*WORK TO BE COMPLETED:* From the line with "Cristina E." to the end of the data below, restate each line word for word, both ends included, without the pictures.

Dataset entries

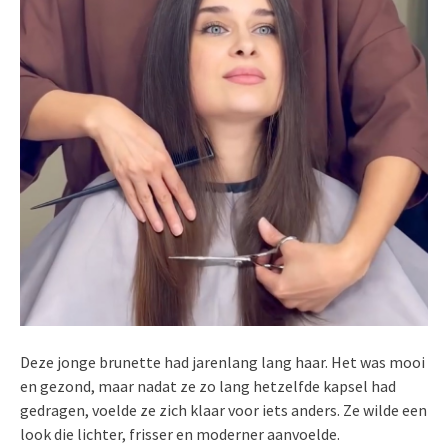
Deze jonge brunette had jarenlang lang haar. Het was mooi
en gezond, maar nadat ze zo lang hetzelfde kapsel had
gedragen, voelde ze zich klaar voor iets anders. Ze wilde een
look die lichter, frisser en moderner aanvoelde.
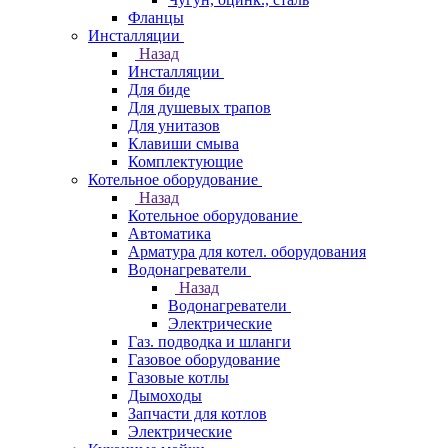
Фланцы
Инсталляции
Назад
Инсталляции
Для биде
Для душевых трапов
Для унитазов
Клавиши смыва
Комплектующие
Котельное оборудование
Назад
Котельное оборудование
Автоматика
Арматура для котел. оборудования
Водонагреватели
Назад
Водонагреватели
Электрические
Газ. подводка и шланги
Газовое оборудование
Газовые котлы
Дымоходы
Запчасти для котлов
Электрические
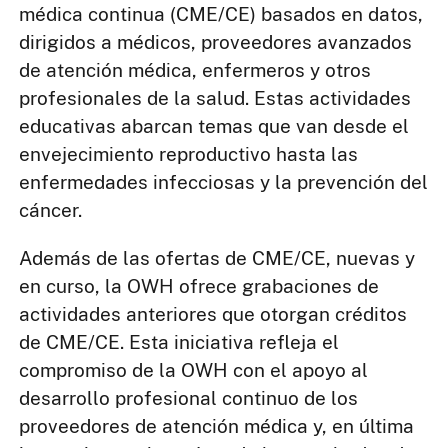
médica continua (CME/CE) basados en datos,
dirigidos a médicos, proveedores avanzados
de atención médica, enfermeros y otros
profesionales de la salud. Estas actividades
educativas abarcan temas que van desde el
envejecimiento reproductivo hasta las
enfermedades infecciosas y la prevención del
cáncer.
Además de las ofertas de CME/CE, nuevas y
en curso, la OWH ofrece grabaciones de
actividades anteriores que otorgan créditos
de CME/CE. Esta iniciativa refleja el
compromiso de la OWH con el apoyo al
desarrollo profesional continuo de los
proveedores de atención médica y, en última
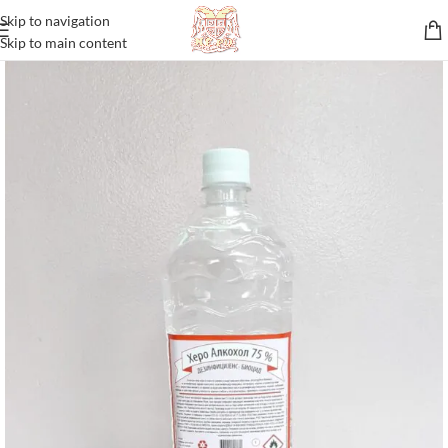
Skip to navigation
Skip to main content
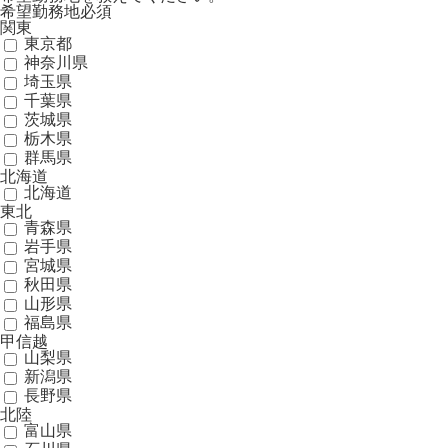
希望勤務地
必須
関東
東京都
神奈川県
埼玉県
千葉県
茨城県
栃木県
群馬県
北海道
北海道
東北
青森県
岩手県
宮城県
秋田県
山形県
福島県
甲信越
山梨県
新潟県
長野県
北陸
富山県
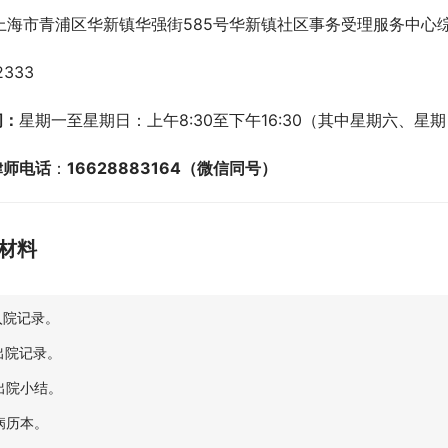
上海市青浦区华新镇华强街585号华新镇社区事务受理服务中心
2333
间：
星期一至星期日：上午8:30至下午16:30（其中星期六、星期日
律师电话
：
16628883164（微信同号）
材料
.入院记录。
.出院记录。
.出院小结。
.病历本。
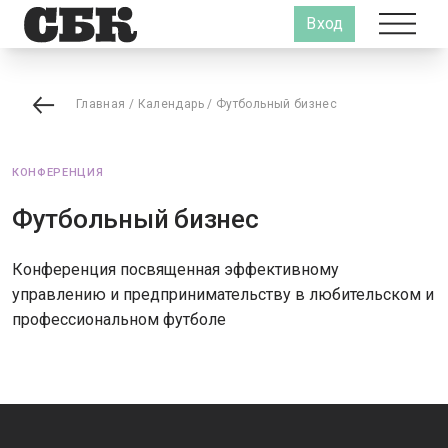
Вход
Главная
/
Календарь
/
Футбольный бизнес
КОНФЕРЕНЦИЯ
Футбольный бизнес
Конференция посвященная эффективному
управлению и предпринимательству в любительском и
профессиональном футболе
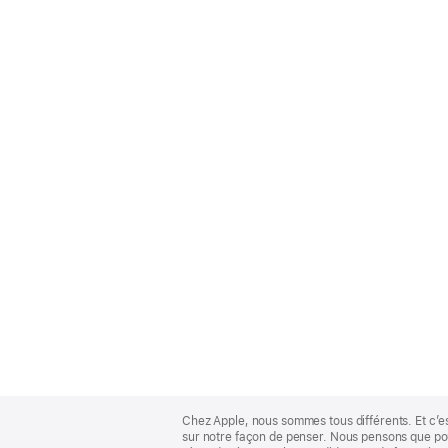
Apple
Footer
Chez Apple, nous sommes tous différents. Et c’e
sur notre façon de penser. Nous pensons que pour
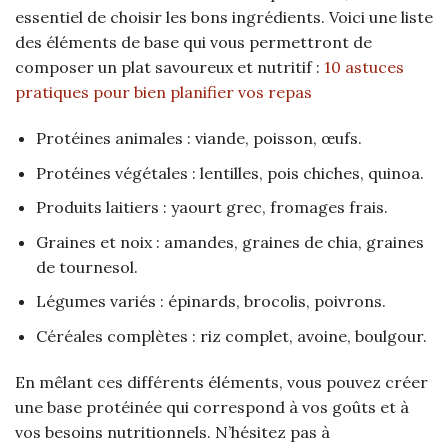
essentiel de choisir les bons ingrédients. Voici une liste
des éléments de base qui vous permettront de
composer un plat savoureux et nutritif :
10 astuces
pratiques pour bien planifier vos repas
Protéines animales : viande, poisson, œufs.
Protéines végétales : lentilles, pois chiches, quinoa.
Produits laitiers : yaourt grec, fromages frais.
Graines et noix : amandes, graines de chia, graines
de tournesol.
Légumes variés : épinards, brocolis, poivrons.
Céréales complètes : riz complet, avoine, boulgour.
En mêlant ces différents éléments, vous pouvez créer
une base protéinée qui correspond à vos goûts et à
vos besoins nutritionnels. N’hésitez pas à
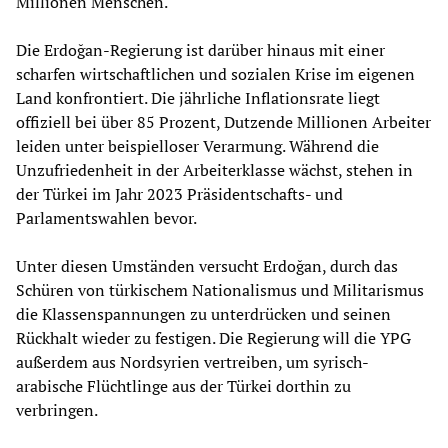
Millionen Menschen.
Die Erdoğan-Regierung ist darüber hinaus mit einer
scharfen wirtschaftlichen und sozialen Krise im eigenen
Land konfrontiert. Die jährliche Inflationsrate liegt
offiziell bei über 85 Prozent, Dutzende Millionen Arbeiter
leiden unter beispielloser Verarmung. Während die
Unzufriedenheit in der Arbeiterklasse wächst, stehen in
der Türkei im Jahr 2023 Präsidentschafts- und
Parlamentswahlen bevor.
Unter diesen Umständen versucht Erdoğan, durch das
Schüren von türkischem Nationalismus und Militarismus
die Klassenspannungen zu unterdrücken und seinen
Rückhalt wieder zu festigen. Die Regierung will die YPG
außerdem aus Nordsyrien vertreiben, um syrisch-
arabische Flüchtlinge aus der Türkei dorthin zu
verbringen.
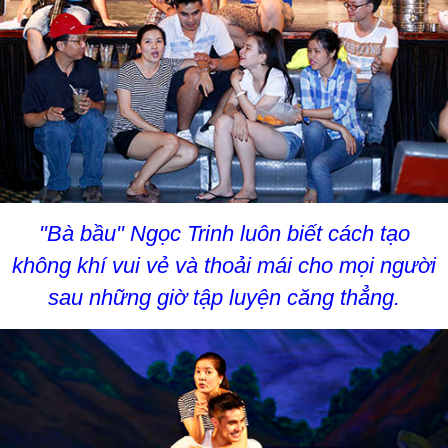
"Bà bầu" Ngọc Trinh luôn biết cách tạo
không khí vui vẻ và thoải mái cho mọi người
sau những giờ tập luyện căng thẳng.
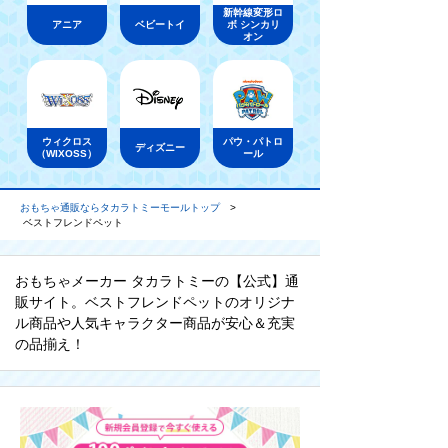
新幹線変形ロ
アニア
ベビートイ
ボ シンカリ
オン
ウィクロス
パウ・パトロ
ディズニー
（WIXOSS）
ール
おもちゃ通販ならタカラトミーモールトップ
ベストフレンドペット
おもちゃメーカー タカラトミーの【公式】通
販サイト。ベストフレンドペットのオリジナ
ル商品や人気キャラクター商品が安心＆充実
の品揃え！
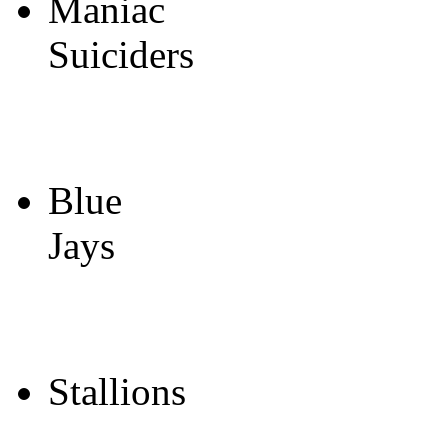
Maniac
Suiciders
Blue
Jays
Stallions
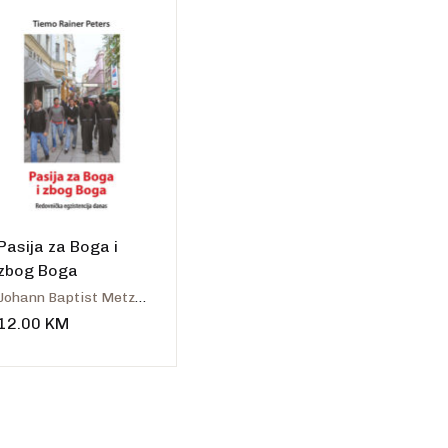
talo
Pasija za Boga i
zbog Boga
Johann Baptist Metz - Tiemo Rainer Peters
12.00
KM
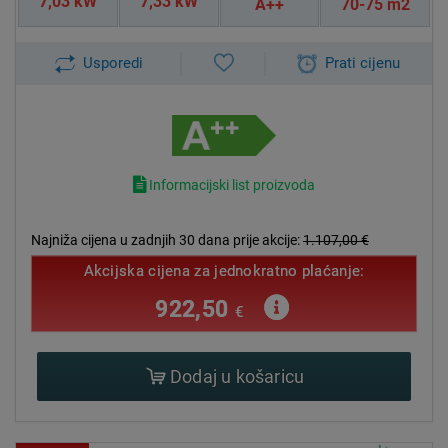
7,03 kW
7,33 kW
A++
70-75 m2
Usporedi
Prati cijenu
Informacijski list proizvoda
Najniža cijena u zadnjih 30 dana prije akcije:
1.107,00 €
Akcijska cijena za jednokratno plaćanje:
922,50
€
Dodaj u košaricu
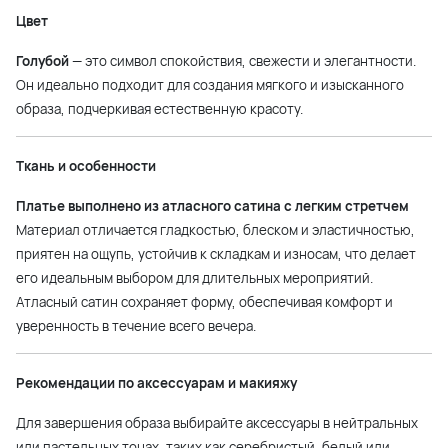
Цвет
Голубой
— это символ спокойствия, свежести и элегантности.
Он идеально подходит для создания мягкого и изысканного
образа, подчеркивая естественную красоту.
Ткань и особенности
Платье выполнено из атласного сатина с легким стретчем
Материал отличается гладкостью, блеском и эластичностью,
приятен на ощупь, устойчив к складкам и износам, что делает
его идеальным выбором для длительных мероприятий.
Атласный сатин сохраняет форму, обеспечивая комфорт и
уверенность в течение всего вечера.
Рекомендации по аксессуарам и макияжу
Для завершения образа выбирайте аксессуары в нейтральных
или пастельных тонах, таких как серебристый, белый или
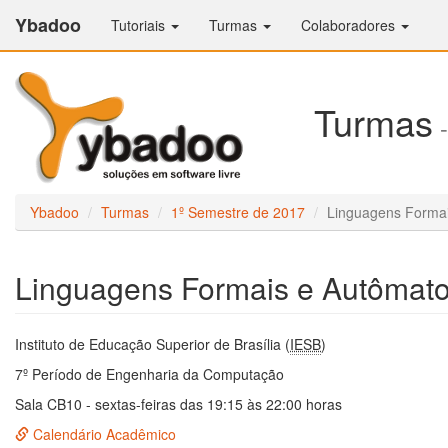
Ybadoo
Tutoriais
Turmas
Colaboradores
Turmas
-
Ybadoo
Turmas
1º Semestre de 2017
Linguagens Forma
Linguagens Formais e Autômat
Instituto de Educação Superior de Brasília (
IESB
)
7º Período de Engenharia da Computação
Sala CB10 - sextas-feiras das 19:15 às 22:00 horas
Calendário Acadêmico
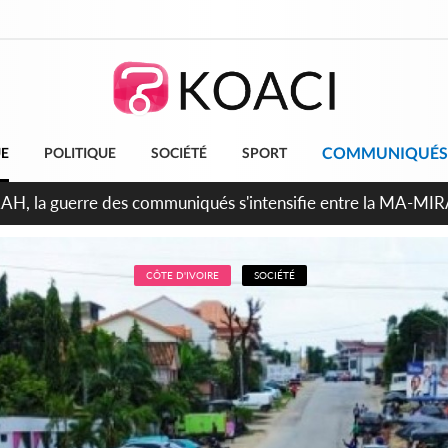
COMMUNIQUÉS
UE
POLITIQUE
SOCIÉTÉ
SPORT
ndépendance 2026, Thiam plaide pour un environnement démocr
CÔTE D'IVOIRE
SOCIÉTÉ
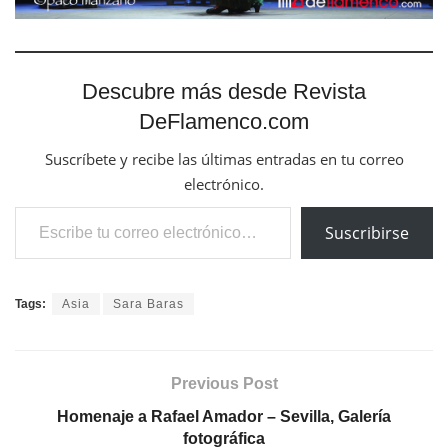
Descubre más desde Revista
DeFlamenco.com
Suscríbete y recibe las últimas entradas en tu correo
electrónico.
Escribe tu correo electrónico…
Suscribirse
Tags:
Asia
Sara Baras
Previous Post
Homenaje a Rafael Amador – Sevilla, Galería
fotográfica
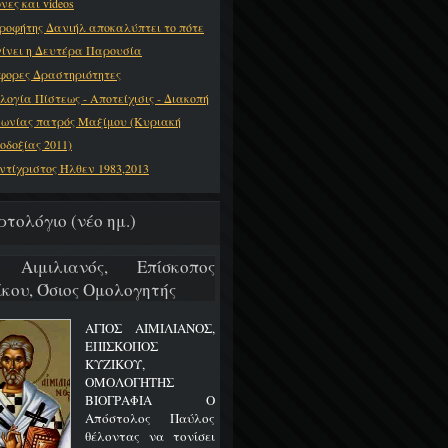
νες και videos
ροφήτης Δανιήλ αποκαλύπτει το πότε
γίνει η Δευτέρα Παρουσία
φορες Δραστηριότητες
λογία Πίστεως - Αποτείχισις - Διακοπή
νωνίας πατρός Μαξίμου (Κυριακή
οδοξίας 2011)
ντίχριστος Ήλθεν 1983,2013
ρτολόγιο (νέο ημ.)
 Αιμιλιανός, Επίσκοπος
ίκου, Όσιος Ομολογητής
ΑΓΙΟΣ ΑΙΜΙΛΙΑΝΟΣ,
ΕΠΙΣΚΟΠΟΣ
ΚΥΖΙΚΟΥ,
ΟΜΟΛΟΓΗΤΗΣ
ΒΙΟΓΡΑΦΙΑ Ο
Απόστολος Παύλος
θέλοντας να τονίσει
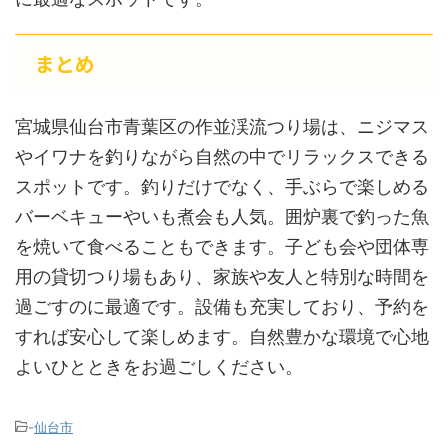
まとめ
宮城県仙台市青葉区の作並渓流つり場は、ニジマス
やイワナを釣りながら自然の中でリラックスできる
スポットです。釣りだけでなく、手ぶらで楽しめる
バーベキューやいも煮会も人気。囲炉裏で釣った魚
を焼いて食べることもできます。子ども会や団体専
用の貸切つり場もあり、家族や友人と特別な時間を
過ごすのに最適です。設備も充実しており、予約を
すれば安心して楽しめます。自然豊かな環境で心地
よいひとときをお過ごしください。
-
仙台市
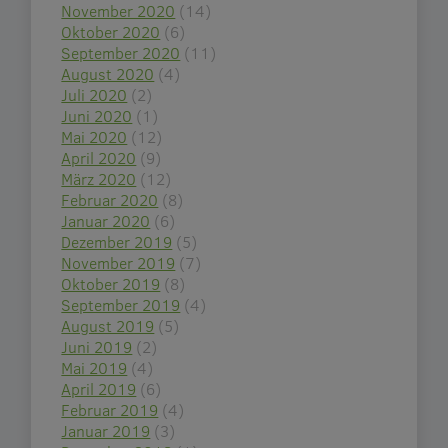
November 2020
(14)
Oktober 2020
(6)
September 2020
(11)
August 2020
(4)
Juli 2020
(2)
Juni 2020
(1)
Mai 2020
(12)
April 2020
(9)
März 2020
(12)
Februar 2020
(8)
Januar 2020
(6)
Dezember 2019
(5)
November 2019
(7)
Oktober 2019
(8)
September 2019
(4)
August 2019
(5)
Juni 2019
(2)
Mai 2019
(4)
April 2019
(6)
Februar 2019
(4)
Januar 2019
(3)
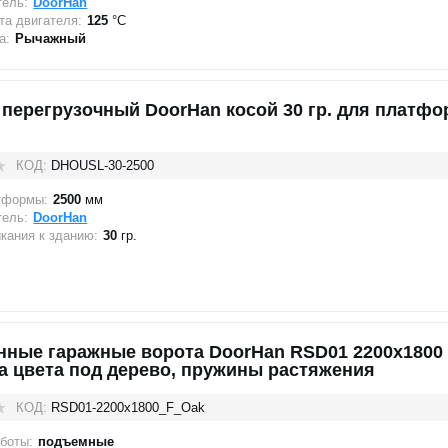
тель:
DoorHan
а двигателя:
125
°C
а:
Рычажный
 перегрузочный DoorHan косой 30 гр. для платф
КОД:
DHOUSL-30-2500
тформы:
2500
мм
тель:
DoorHan
кания к зданию:
30
гр.
нные гаражные ворота DoorHan RSD01 2200x1800
а цвета под дерево, пружины растяжения
КОД:
RSD01-2200х1800_F_Oak
боты:
подъемные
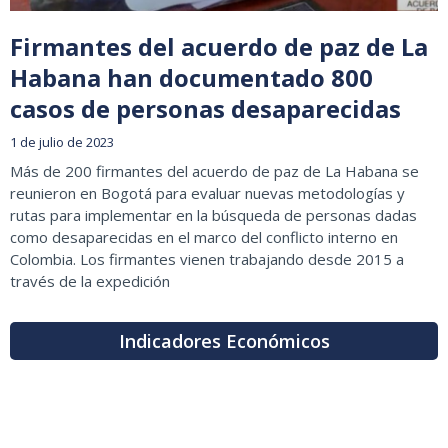
Firmantes del acuerdo de paz de La
Habana han documentado 800
casos de personas desaparecidas
1 de julio de 2023
Más de 200 firmantes del acuerdo de paz de La Habana se
reunieron en Bogotá para evaluar nuevas metodologías y
rutas para implementar en la búsqueda de personas dadas
como desaparecidas en el marco del conflicto interno en
Colombia. Los firmantes vienen trabajando desde 2015 a
través de la expedición
Indicadores Económicos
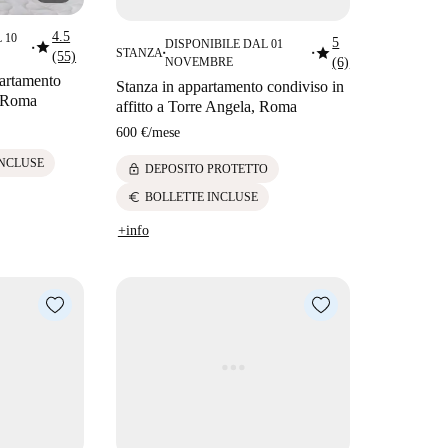
4.5
 10
5
star
DISPONIBILE DAL 01
star
■
STANZA
(55)
■
■
NOVEMBRE
(6)
partamento
Stanza in appartamento condiviso in
a Roma
affitto a Torre Angela, Roma
600 €
/
mese
INCLUSE
lock
DEPOSITO PROTETTO
euro
BOLLETTE INCLUSE
+info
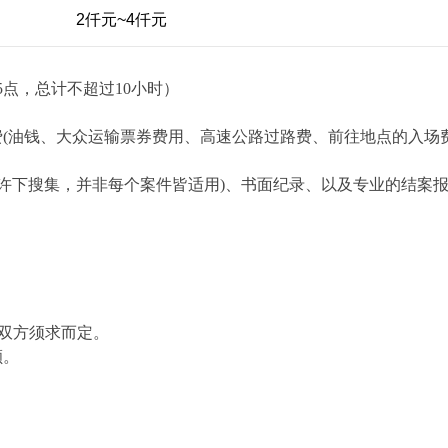
2仟元~4仟元
点，总计不超过10小时）
(油钱、大众运输票券费用、高速公路过路费、前往地点的入场
允许下搜集，并非每个案件皆适用)、书面纪录、以及专业的结案
视双方须求而定。
额。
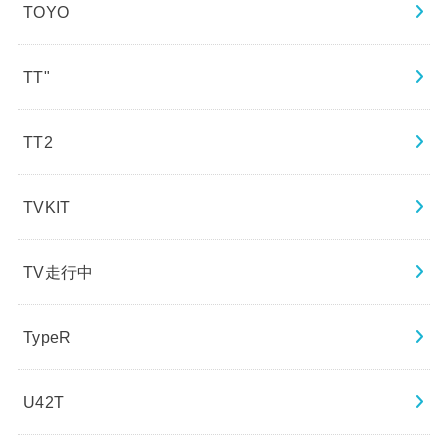
TOYO
TT"
TT2
TVKIT
TV走行中
TypeR
U42T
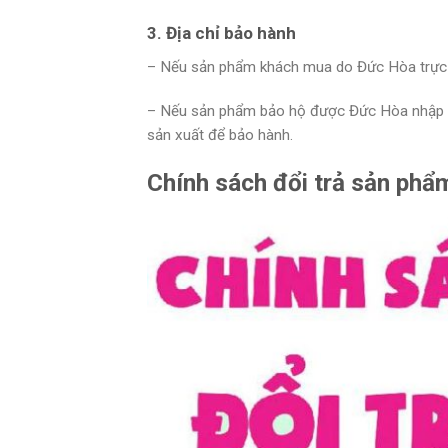
3. Địa chỉ bảo hành
– Nếu sản phẩm khách mua do Đức Hòa trực ti
– Nếu sản phẩm bảo hộ được Đức Hòa nhập kh
sản xuất để bảo hành.
Chính sách đổi trả sản phẩ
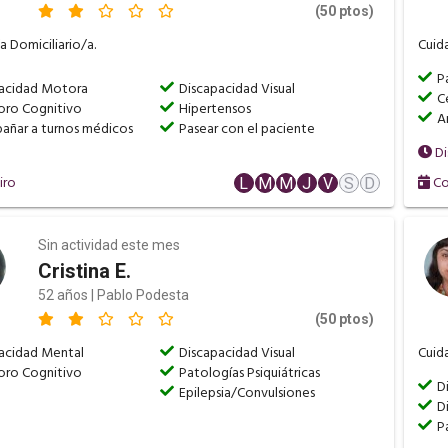
(50 ptos)
 Domiciliario/a.
Cuida
P
acidad Motora
Discapacidad Visual
C
oro Cognitivo
Hipertensos
A
ñar a turnos médicos
Pasear con el paciente
Di
iro
Co
L
M
M
J
V
S
D
Sin actividad este mes
Cristina E.
52 años | Pablo Podesta
(50 ptos)
acidad Mental
Discapacidad Visual
Cuida
oro Cognitivo
Patologías Psiquiátricas
D
Epilepsia/Convulsiones
D
P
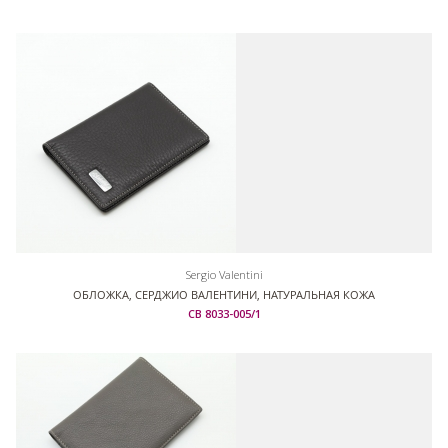
Sergio Valentini
ОБЛОЖКА, СЕРДЖИО ВАЛЕНТИНИ, НАТУРАЛЬНАЯ КОЖА
СВ 8033-005/1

*PROBLEM SOLUTION:*
Cristina E.
52 años | Pablo Podesta
(50 ptos)
acidad Mental
Discapacidad Visual
Cuida
oro Cognitivo
Patologías Psiquiátricas
D
Epilepsia/Convulsiones
D
P
Sergio Valentini
ОБЛОЖКА, СЕРДЖИО ВАЛЕНТИНИ, НАТУРАЛЬНАЯ КОЖА
СВ 8033-005/1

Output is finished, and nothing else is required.